Tak bisa dipungkiri bahwa di masa lalu sekolah telah mampu mengantarkan anak didiknya menuju gerbang modernisasi. Akan tetapi, celakanya sekolah pada saat ini tanpa disadari juga menggerus kreativitas, ekspresi, motivasi, bahkan juga membunuh kecenderungan dan bakat minat para siswanya.
Cara belajar yang diimplementasikan saat ini akan berdampak besar pada kebutuhan hidup di masa lima hingga sepuluh tahun mendatang. Sementara kebutuhan hidup setiap orang tidak lagi sama, bahkan bisa jadi sangat berbeda dengan apa yang dipelajari saat masih berada di bangku sekolah.
Keterbatasan Pendidikan Kita
Ketika kita melewati zaman industri, dunia mulai berubah dan serta-merta mempengaruhi mentalitas kita. Pelan-pelan kita dibangunkan dan segera terbangun kesadaran bersama atas keterbatasan model pendidikan reduksionis. Kita mulai bisa merasakan ada yang keliru dalam arus utama pendidikan usang kita.
Sebenarnya, sistem pendidikan yang ada pada saat ini dirancang oleh pengaruh era industri di mana pabrik-pabrik membutuhkan buruh untuk menjalankan mesin mereka. Saat itu sekolah berkaitan erat dengan penyeragaman untuk menjawab kebutuhan produksi massal.
Nilai-nilai di era industri tampak jelas. Sebagai contoh, ketika kita mengklasifikasi berdasarkan kelas-kelas dan angkatan-angkatan, mengatur mereka dengan isyarat bunyi lonceng atau bel.
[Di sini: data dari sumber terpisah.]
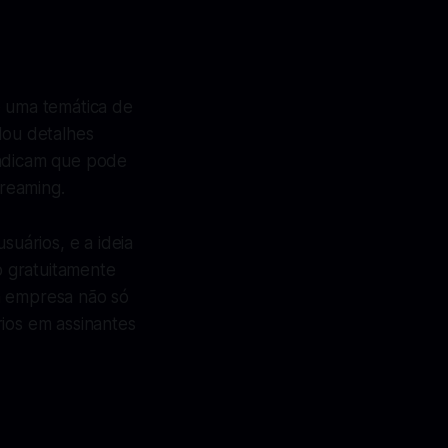
e uma temática de
lou detalhes
indicam que pode
reaming.
uários, e a ideia
o gratuitamente
a empresa não só
ios em assinantes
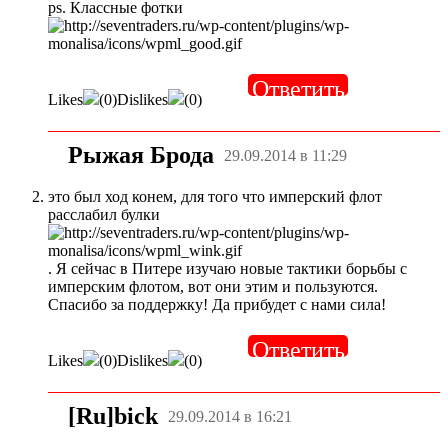
ps. Классные фотки
Ответить
Likes
(
0
)
Dislikes
(
0
)
Рыжая Брода
29.09.2014 в 11:29
это был ход конем, для того что имперский флот
расслабил булки
. Я сейчас в Питере изучаю новые тактики борьбы с
имперским флотом, вот они этим и пользуются.
Спасибо за поддержку! Да прибудет с нами сила!
Ответить
Likes
(
0
)
Dislikes
(
0
)
[Ru]bick
29.09.2014 в 16:21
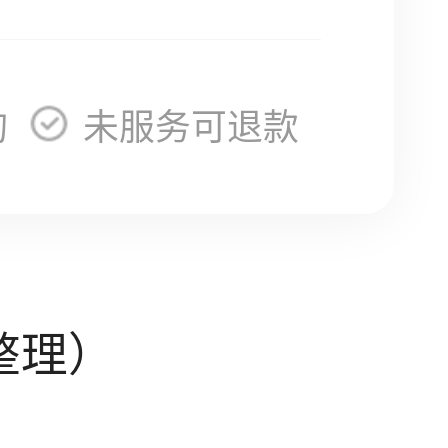
询
未服务可退款
整理）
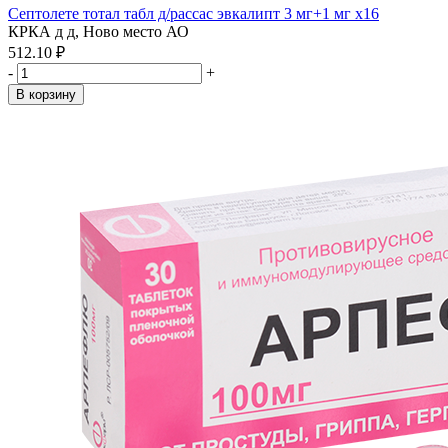
Септолете тотал табл д/рассас эвкалипт 3 мг+1 мг x16
КРКА д д, Ново место АО
512.10 ₽
-
+
В корзину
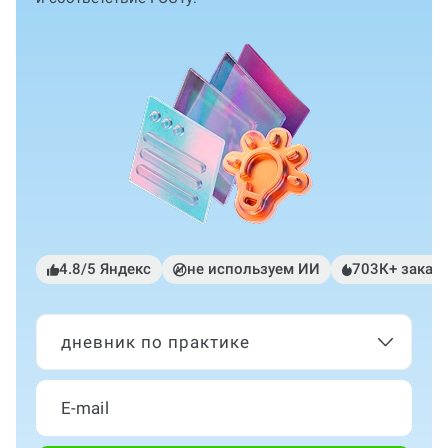
4.8/5 Яндекс
не используем ИИ
703К+ заказ
дневник по практике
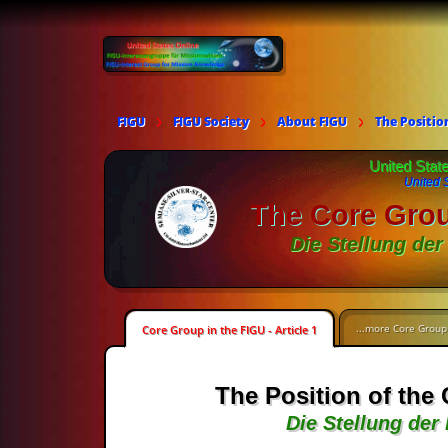
FIGU
FIGU Society
About FIGU
The Positio
United Stat
United 
The Core Grou
Die Stellung der
...more Core Group 
Core Group in the FIGU - Article 1
The Position of the 
Die Stellung der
Sistem tersebut sangat bertolak belakang dengan kebutuhan nyata saat ini. Bahkan, pendidikan hingga saat ini lebih memilih penyeragaman dibandingkan melihat serta menghargai keberagaman dan tidak mendorong pembelajaran mandiri.
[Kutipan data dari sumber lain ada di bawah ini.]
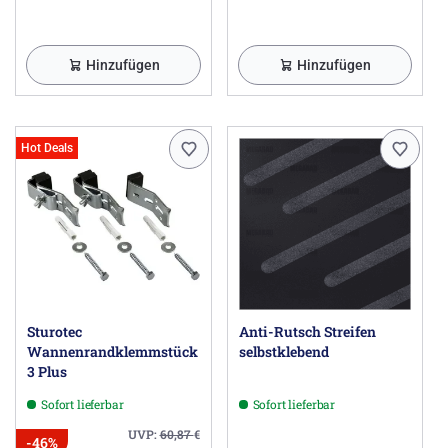
Hinzufügen
Hinzufügen
Hot Deals
Sturotec
Anti-Rutsch Streifen
Wannenrandklemmstück
selbstklebend
3 Plus
Sofort lieferbar
Sofort lieferbar
UVP:
60,87
€
-46%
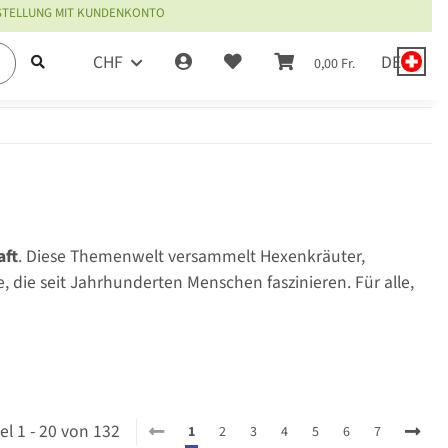
ESTELLUNG MIT KUNDENKONTO
CHF
DE
0,00 Fr.
aft
. Diese Themenwelt versammelt Hexenkräuter,
ie seit Jahrhunderten Menschen faszinieren. Für alle,
kel 1 - 20 von 132
1
2
3
4
5
6
7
Mengedepankan hafalan dibandingkan kreativitas, kebebasan berpikir, dan daya kritis. Mendukung kompetisi dan individualisme dibandingkan kolaborasi dan kerja-kerja kolektif. Mengutamakan kesuksesan, bukan menghadapi masalah serta tangguh dalam menghadapi persoalan dan kegagalan. Lebih banyak menyoroti kemampuan analitik dan kognitif, tetapi abai terhadap sensitivitas, empati, dan kecerdasan emosional.
Tantangan Pendidikan Hari Ini
Dunia pasca industri membutuhkan serangkaian kompetensi baru dari jagat pendidikan yang lebih komprehensif. Maka, mau tidak mau kita harus masuk dalam gerbang baru yang mampu mengeksplorasi pandangan holistik serta prasyarat desentralisasi pendidikan.
Hal ini merupakan proses penyempurnaan dari pendekatan yang hanya sekadar mangandalkan keterampilan kognitif dan mekanis menuju ke tata kelola berpikir yang lebih kompleks, yang tentu saja membutuhkan kaliber sistem pendidikan yang berbeda.
Memahami bahwa laju perubahan dunia tidak selalu deterministik dan menyadari perbedaan sudut pandang merupakan modal yang berharga. Selain itu, penekanan soal pentingnya kapasitas adaptif, kreativitas, serta kemampuan penalaran kualitatif dalam rangka mengintegrasikan teori dan penerapannya. Semua itu mencakup serangkaian kompetensi manusia yang dibutuhkan di era otomasi.
Baca juga: Spiritualitas: Akar Pendidikan Berkualitas
Ekosistem pendidikan yang lebih luas dibutuhkan untuk memberi kesempatan pengembangan diri seseorang secara holistik. Meskipun saat ini kita menyadari persoalan pendidikan dan berusaha untuk memperbaiki, tanpa disadari kita masih memandang dengan cara lama yang telah usang.
Sistem, paradigma, dan struktur berpikir yang telah usang justru dilanggengkan dan dipraktikkan setiap hari. Sistem pendidikan berkembang sedemikian rupa dan mengarah, menguat, dan semakin terpusat.
Apa yang dimaksud pendidikan yang berkembang adalah apa yang terjadi di dalam kotak ruang akademik (sekolah, universitas, perpustakaan, dan sejenisnya). Proses belajar dipusatkan di ruang tertutup akademik.
Proses pendekatan pendidikan usang semacam itu memang cocok diterapkan di era kalangkaan informasi. Namun, kenyataannya saat ini kita memiliki sumber daya yang mudah dan bebas diakses dan dipelajari orang banyak.